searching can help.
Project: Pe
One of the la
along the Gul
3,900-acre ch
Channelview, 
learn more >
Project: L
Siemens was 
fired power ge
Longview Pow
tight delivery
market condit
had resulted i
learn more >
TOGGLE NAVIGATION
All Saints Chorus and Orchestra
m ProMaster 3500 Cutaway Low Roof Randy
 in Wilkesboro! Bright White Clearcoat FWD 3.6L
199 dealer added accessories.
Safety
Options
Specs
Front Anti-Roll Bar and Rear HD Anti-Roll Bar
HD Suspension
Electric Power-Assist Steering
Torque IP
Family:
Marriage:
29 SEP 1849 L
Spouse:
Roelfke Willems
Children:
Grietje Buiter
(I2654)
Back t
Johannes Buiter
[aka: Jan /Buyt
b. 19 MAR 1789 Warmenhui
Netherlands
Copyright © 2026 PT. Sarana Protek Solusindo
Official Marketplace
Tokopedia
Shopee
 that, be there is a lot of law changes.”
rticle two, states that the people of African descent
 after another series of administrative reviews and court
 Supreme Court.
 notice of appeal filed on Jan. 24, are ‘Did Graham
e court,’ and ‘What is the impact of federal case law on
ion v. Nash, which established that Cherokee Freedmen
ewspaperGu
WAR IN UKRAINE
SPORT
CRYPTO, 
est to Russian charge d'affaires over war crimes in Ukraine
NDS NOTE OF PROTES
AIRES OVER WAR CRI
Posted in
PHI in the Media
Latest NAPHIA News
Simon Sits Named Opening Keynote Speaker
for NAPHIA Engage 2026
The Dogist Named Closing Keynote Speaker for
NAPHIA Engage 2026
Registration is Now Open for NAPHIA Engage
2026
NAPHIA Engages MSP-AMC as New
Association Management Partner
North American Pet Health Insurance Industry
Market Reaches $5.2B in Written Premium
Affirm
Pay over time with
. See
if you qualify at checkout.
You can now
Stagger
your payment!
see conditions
★ ★ ★ ★ ★
## Your goal
Within the material above, the line with "Latest NAPHIA News" opens the range and the line with "Association Management Partner" closes it; reproduce that range word for word.

## Answer for this exercise
Latest NAPHIA News
Simon Sits Named Opening Keynote Speaker
for NAPHIA Engage 2026
The Dogist Named Closing Keynote Speaker for
NAPHIA Engage 2026
Registration is Now Open for NAPHIA Engage
2026
NAPHIA Engages MSP-AMC as New
Association Management Partner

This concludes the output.